NEW YORK - In changing the name of the New York mid-season sales to Contemporary Curated, we decided that instead of just sounding more exciting and edgy, we actually wanted to be that way. We took a page from our more editorial friends in fashion, publishing, and even online art venues, and decided to invite individuals from both in and outside the art world to look at our catalogue and tell us what caught their attention, and why. We wanted people who, whatever their industry, are known for having an interesting eye – a particular way of seeing things, and a unique perspective.


Contemporary Specialist Courtney Kremers examines Christopher Wool's Untitled (P63) from the Contemporary Curated sale.

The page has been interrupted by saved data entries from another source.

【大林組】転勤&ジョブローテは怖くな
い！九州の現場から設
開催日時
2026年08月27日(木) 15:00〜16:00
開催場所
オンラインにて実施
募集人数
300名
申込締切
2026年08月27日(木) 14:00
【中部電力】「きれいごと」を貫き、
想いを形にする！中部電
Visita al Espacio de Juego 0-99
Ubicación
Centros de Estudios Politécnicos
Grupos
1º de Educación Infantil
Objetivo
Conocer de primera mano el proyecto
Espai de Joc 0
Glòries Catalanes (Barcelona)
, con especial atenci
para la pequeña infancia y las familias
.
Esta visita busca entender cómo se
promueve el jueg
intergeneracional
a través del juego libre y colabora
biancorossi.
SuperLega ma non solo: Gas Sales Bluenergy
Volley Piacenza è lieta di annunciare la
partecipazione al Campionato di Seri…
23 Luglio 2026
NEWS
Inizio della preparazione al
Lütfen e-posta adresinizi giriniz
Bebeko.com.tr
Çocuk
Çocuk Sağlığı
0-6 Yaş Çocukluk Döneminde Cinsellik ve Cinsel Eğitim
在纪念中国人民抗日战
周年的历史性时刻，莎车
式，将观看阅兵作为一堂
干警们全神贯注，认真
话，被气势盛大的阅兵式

There were a lot of unknowns with this new idea, like, what do we do if everyone picks the same works? Surprisingly enough, no one did. We also worried that the turn-around time from when we could send a PDF of the catalogue in a semi-finished state, to when we needed responses, was a matter of days. I was thrilled to have Jason Rubell, Tamara Mellon, James Frey and Adam Fields, weigh in for September, but I was dreading trying to nudge four very busy people into sitting down to look at 380+ artworks in a giant PDF format, and then come back with comments. They couldn’t have made it easier and more enjoyable.

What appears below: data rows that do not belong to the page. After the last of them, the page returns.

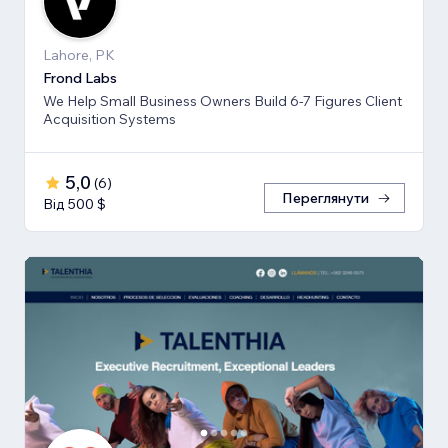
Lahore, PK
Frond Labs
We Help Small Business Owners Build 6-7 Figures Client
Acquisition Systems
5,0
(
6
)
Переглянути
Від 500 $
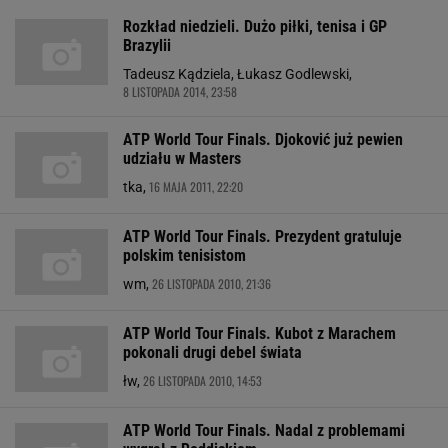
Rozkład niedzieli. Dużo piłki, tenisa i GP
Brazylii
Tadeusz Kądziela, Łukasz Godlewski,
8 LISTOPADA 2014, 23:58
ATP World Tour Finals. Djoković już pewien
udziału w Masters
16 MAJA 2011, 22:20
tka,
ATP World Tour Finals. Prezydent gratuluje
polskim tenisistom
26 LISTOPADA 2010, 21:36
wm,
ATP World Tour Finals. Kubot z Marachem
pokonali drugi debel świata
26 LISTOPADA 2010, 14:53
łw,
ATP World Tour Finals. Nadal z problemami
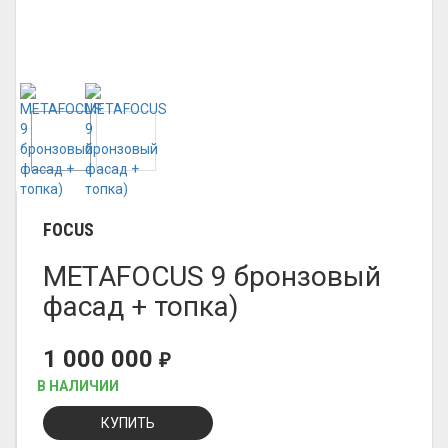
FOCUS
METAFOCUS 9 бронзовый
фасад + топка)
1 000 000
₽
В НАЛИЧИИ
КУПИТЬ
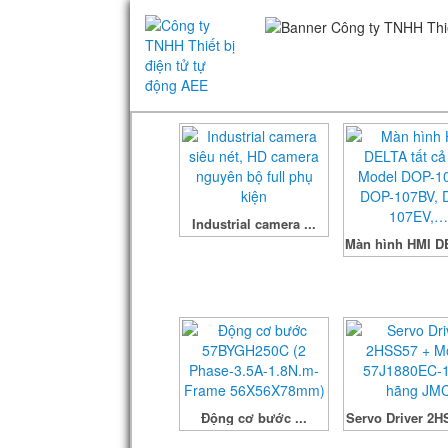
Industrial camera ...
Màn hình HMI DE
Động cơ bước ...
Servo Driver 2HS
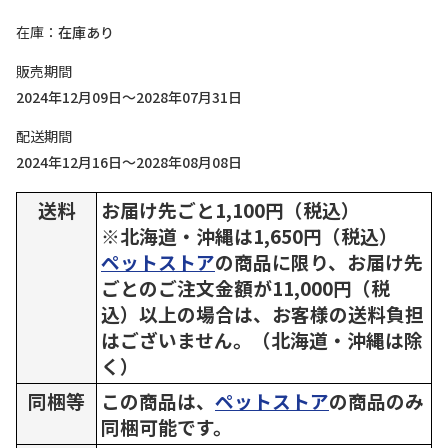
在庫
在庫あり
販売期間
2024年12月09日～2028年07月31日
配送期間
2024年12月16日～2028年08月08日
送料
お届け先ごと1,100円（税込）
※北海道・沖縄は1,650円（税込）
ペットストア
の商品に限り、お届け先
ごとのご注文金額が11,000円（税
込）以上の場合は、お客様の送料負担
はございません。（北海道・沖縄は除
く）
同梱等
この商品は、
ペットストア
の商品のみ
同梱可能です。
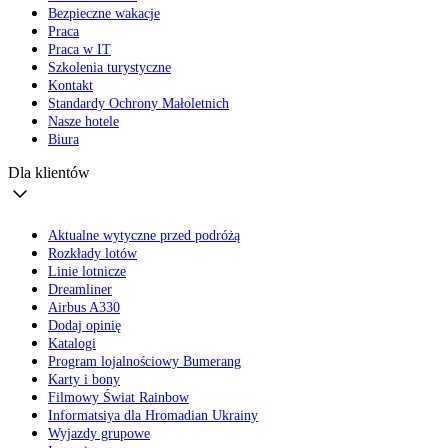
Bezpieczne wakacje
Praca
Praca w IT
Szkolenia turystyczne
Kontakt
Standardy Ochrony Małoletnich
Nasze hotele
Biura
Dla klientów
Aktualne wytyczne przed podróżą
Rozkłady lotów
Linie lotnicze
Dreamliner
Airbus A330
Dodaj opinię
Katalogi
Program lojalnościowy Bumerang
Karty i bony
Filmowy Świat Rainbow
Informatsiya dla Hromadian Ukrainy
Wyjazdy grupowe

James Frey was heading on a camping trip with his son and would be off the grid, so he got back to us almost immediately. Speaking with him over the phone I was surprised to hear about some of the works in his collection (awesome), and the stories that accompanied them.

View all of James' picks


Roy Lichtenstein's Wallpaper with Blue Floor Interior, 1992. Estimate $25,000 - 35,000.



Tamara Mellon was traveling in Europe when she made her picks. We had to keep splitting the PDF into smaller files so that she could download it abroad. On the verge of launching her own fashion empire this fall (Jimmy Choo was just cutting-teeth?), she took the time to select a beautiful group of minimal, graphic, smart works that, I think, perfectly encapsulates her own elegance and style.

View all of Tamara's picks


Alfred Jensen's Twin Children of the Sun # 5, 1974. Estimate $40,000 - 60,000.

Jason Rubell was in Aspen for Art Crush when we first spoke about this new concept. Having visited the Rubell Family Collection for the last six years during Miami Basel, I was intimidated to approach someone who has literally helped define the scope of Contemporary art, and who has been collecting since infancy (13 years old actually, but close). I think he ultimately agreed because I played the Duke card (we are both Blue Devils and love the Nasher), and because a few works jumped out at him by artists that were also part of the RFC’s exhibition '30 Americans', on view this summer at the Milwaukee Art Museum.

View all of Jason's picks


Bob Thompson's The Milky Way, 1964. Estimate $20,000 - 30,000.


Adam Fields of Artspace is our young-edgy-online-art-guy, who like Rubell, has much older ‘art eyes’ because his parents are also major collectors. When I first read his comment on the Christopher Wool in our sale, in which he said a work by the artist hangs in his family’s home… I thought, is it still there? Can we have it? I haven’t asked Adam yet but this makes it official.

View all of Adam's picks


Mark Bradford's Curtis, 2007. Estimate $500,000 - 700,000.

We are excited to have these four unique voices commenting on works in our auction, and are looking forward to hearing from our future curators. At the core, our mid-season sales are still the same. We have simply added voices other than our own in an effort to open the dialogue.